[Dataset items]
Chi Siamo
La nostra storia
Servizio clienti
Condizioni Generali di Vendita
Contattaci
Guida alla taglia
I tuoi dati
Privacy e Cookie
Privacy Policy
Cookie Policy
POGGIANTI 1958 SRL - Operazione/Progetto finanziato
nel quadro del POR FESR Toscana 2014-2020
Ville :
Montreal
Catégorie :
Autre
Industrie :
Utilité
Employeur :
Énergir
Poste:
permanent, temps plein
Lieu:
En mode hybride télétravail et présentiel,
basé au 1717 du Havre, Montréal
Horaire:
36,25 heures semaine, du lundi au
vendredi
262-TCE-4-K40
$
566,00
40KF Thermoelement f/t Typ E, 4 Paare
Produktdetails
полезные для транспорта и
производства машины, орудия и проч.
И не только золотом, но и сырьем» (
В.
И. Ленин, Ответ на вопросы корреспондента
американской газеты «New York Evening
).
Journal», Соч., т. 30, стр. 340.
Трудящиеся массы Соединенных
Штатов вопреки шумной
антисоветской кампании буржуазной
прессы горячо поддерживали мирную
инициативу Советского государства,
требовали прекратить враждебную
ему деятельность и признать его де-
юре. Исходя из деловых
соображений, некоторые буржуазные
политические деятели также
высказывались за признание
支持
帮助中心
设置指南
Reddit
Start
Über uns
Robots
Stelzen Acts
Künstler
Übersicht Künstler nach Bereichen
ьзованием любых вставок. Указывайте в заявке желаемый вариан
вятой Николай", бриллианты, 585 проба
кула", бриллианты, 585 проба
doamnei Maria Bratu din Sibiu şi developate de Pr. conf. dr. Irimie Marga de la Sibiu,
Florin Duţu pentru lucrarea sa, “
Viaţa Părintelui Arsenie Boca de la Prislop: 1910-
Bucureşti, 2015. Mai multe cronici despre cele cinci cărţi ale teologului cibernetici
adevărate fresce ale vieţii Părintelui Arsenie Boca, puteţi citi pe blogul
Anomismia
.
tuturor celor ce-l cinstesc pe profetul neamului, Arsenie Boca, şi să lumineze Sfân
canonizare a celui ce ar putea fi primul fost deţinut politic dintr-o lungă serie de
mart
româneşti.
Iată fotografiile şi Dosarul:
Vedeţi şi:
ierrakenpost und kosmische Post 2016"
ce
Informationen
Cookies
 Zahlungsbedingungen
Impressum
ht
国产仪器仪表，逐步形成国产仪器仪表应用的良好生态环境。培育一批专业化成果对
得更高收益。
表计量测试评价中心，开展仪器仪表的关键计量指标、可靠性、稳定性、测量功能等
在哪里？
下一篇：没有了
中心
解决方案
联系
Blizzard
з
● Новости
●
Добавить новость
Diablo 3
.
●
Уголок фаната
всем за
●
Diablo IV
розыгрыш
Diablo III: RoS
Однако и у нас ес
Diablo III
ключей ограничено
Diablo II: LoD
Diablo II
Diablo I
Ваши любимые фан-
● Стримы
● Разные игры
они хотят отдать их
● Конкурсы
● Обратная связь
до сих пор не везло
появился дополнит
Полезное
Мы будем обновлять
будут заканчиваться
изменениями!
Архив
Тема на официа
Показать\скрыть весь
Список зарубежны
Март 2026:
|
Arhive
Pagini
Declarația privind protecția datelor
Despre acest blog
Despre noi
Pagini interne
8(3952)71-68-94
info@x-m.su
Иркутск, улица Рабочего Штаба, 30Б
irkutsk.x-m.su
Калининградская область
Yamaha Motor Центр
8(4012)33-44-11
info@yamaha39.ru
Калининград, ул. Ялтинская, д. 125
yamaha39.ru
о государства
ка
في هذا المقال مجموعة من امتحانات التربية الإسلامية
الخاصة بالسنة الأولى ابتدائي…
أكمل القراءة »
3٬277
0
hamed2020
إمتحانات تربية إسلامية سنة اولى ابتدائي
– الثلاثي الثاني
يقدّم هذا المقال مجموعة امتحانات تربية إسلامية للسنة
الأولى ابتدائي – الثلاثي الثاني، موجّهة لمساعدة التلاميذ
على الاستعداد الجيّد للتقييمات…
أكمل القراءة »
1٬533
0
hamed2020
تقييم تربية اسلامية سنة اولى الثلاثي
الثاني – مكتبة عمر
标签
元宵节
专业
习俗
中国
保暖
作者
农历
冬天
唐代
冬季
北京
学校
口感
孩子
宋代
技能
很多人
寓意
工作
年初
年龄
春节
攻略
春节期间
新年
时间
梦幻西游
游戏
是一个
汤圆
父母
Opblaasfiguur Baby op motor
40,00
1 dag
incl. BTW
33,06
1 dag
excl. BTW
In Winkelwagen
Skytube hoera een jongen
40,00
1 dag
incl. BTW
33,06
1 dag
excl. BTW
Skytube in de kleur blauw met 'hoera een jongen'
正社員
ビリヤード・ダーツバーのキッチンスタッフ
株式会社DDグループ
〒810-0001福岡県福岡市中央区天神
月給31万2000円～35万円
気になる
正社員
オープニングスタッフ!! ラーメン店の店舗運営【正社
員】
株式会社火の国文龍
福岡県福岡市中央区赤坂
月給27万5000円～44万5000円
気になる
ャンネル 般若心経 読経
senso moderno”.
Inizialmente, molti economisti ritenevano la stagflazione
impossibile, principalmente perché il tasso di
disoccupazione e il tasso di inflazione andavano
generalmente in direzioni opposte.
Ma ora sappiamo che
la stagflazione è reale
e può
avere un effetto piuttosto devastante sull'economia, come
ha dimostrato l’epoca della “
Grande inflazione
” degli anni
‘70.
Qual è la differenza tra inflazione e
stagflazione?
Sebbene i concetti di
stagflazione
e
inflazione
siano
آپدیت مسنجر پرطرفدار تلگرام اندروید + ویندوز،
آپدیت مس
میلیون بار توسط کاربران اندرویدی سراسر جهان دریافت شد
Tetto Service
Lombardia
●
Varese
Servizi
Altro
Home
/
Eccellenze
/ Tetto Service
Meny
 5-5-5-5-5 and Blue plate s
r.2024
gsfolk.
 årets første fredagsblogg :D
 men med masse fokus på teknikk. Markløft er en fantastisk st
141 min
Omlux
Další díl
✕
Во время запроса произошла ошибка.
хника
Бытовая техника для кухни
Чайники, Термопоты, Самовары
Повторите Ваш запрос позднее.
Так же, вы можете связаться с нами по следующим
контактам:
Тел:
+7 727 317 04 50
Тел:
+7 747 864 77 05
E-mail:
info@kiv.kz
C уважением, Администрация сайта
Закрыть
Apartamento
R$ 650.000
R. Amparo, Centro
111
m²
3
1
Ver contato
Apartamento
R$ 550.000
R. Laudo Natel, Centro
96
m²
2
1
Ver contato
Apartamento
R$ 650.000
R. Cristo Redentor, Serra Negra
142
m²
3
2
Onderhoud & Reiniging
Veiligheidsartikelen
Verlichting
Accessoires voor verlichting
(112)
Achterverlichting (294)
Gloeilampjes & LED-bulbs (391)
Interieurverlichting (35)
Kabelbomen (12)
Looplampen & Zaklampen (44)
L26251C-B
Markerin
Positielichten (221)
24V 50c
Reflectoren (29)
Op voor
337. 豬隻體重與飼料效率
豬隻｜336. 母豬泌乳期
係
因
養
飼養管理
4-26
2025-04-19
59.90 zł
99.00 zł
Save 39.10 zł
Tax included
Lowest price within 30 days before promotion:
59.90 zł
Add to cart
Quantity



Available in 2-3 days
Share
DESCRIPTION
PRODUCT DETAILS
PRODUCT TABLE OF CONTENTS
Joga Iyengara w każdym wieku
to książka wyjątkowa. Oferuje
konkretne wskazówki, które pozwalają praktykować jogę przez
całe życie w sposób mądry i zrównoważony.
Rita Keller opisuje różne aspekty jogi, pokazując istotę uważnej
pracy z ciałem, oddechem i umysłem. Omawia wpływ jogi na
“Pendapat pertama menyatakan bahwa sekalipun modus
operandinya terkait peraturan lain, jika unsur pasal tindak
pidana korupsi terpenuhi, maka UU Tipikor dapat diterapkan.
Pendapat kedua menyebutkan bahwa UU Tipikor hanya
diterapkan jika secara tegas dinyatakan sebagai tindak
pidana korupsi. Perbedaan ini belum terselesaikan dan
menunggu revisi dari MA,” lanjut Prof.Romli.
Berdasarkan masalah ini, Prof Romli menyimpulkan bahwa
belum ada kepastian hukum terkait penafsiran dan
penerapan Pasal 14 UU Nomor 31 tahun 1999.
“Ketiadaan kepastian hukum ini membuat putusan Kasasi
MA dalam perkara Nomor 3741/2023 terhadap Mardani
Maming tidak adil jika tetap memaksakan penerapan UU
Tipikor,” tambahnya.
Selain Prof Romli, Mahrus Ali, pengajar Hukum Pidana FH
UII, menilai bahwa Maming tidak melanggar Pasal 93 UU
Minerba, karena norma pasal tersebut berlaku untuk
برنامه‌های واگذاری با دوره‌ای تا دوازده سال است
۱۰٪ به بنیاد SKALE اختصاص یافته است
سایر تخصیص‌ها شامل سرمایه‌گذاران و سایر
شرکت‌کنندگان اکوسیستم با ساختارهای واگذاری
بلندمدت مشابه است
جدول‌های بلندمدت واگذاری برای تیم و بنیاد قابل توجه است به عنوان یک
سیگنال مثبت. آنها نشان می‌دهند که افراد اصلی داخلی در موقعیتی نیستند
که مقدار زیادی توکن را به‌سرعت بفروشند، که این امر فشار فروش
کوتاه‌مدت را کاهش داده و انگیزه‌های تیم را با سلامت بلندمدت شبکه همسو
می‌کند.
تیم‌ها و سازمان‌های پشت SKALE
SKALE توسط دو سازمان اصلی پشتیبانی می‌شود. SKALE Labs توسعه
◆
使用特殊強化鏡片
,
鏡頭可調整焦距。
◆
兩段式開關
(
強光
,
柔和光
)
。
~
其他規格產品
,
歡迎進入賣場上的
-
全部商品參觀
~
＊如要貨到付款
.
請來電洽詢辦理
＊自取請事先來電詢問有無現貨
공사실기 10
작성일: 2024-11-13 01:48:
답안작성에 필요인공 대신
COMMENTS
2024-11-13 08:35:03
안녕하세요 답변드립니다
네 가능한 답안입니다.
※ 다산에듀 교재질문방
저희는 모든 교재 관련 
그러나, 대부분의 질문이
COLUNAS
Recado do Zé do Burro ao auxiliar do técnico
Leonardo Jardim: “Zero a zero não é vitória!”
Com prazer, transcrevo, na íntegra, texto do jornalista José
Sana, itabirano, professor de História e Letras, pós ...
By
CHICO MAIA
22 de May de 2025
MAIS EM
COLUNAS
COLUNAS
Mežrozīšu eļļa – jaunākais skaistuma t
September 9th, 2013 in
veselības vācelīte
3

▶ _Exercise details_
Find the line that contains "۱۰٪ به بنیاد SKALE اختصاص یافته است". Write out that line and every line after it through the end of the data, exactly, and nothing else.

▶ _Task answer_
۱۰٪ به بنیاد SKALE اختصاص یافته است
سایر تخصیص‌ها شامل سرمایه‌گذاران و سایر
شرکت‌کنندگان اکوسیستم با ساختارهای واگذاری
بلندمدت مشابه است
جدول‌های بلندمدت واگذاری برای تیم و بنیاد قابل توجه است به عنوان یک
سیگنال مثبت. آنها نشان می‌دهند که افراد اصلی داخلی در موقعیتی نیستند
که مقدار زیادی توکن را به‌سرعت بفروشند، که این امر فشار فروش
کوتاه‌مدت را کاهش داده و انگیزه‌های تیم را با سلامت بلندمدت شبکه همسو
می‌کند.
تیم‌ها و سازمان‌های پشت SKALE
SKALE توسط دو سازمان اصلی پشتیبانی می‌شود. SKALE Labs توسعه
◆
使用特殊強化鏡片
,
鏡頭可調整焦距。
◆
兩段式開關
(
強光
,
柔和光
)
。
~
其他規格產品
,
歡迎進入賣場上的
-
全部商品參觀
~
＊如要貨到付款
.
請來電洽詢辦理
＊自取請事先來電詢問有無現貨
공사실기 10
작성일: 2024-11-13 01:48:
답안작성에 필요인공 대신
COMMENTS
2024-11-13 08:35:03
안녕하세요 답변드립니다
네 가능한 답안입니다.
※ 다산에듀 교재질문방
저희는 모든 교재 관련 
그러나, 대부분의 질문이
COLUNAS
Recado do Zé do Burro ao auxiliar do técnico
Leonardo Jardim: “Zero a zero não é vitória!”
Com prazer, transcrevo, na íntegra, texto do jornalista José
Sana, itabirano, professor de História e Letras, pós ...
By
CHICO MAIA
22 de May de 2025
MAIS EM
COLUNAS
COLUNAS
Mežrozīšu eļļa – jaunākais skaistuma t
September 9th, 2013 in
veselības vācelīte
3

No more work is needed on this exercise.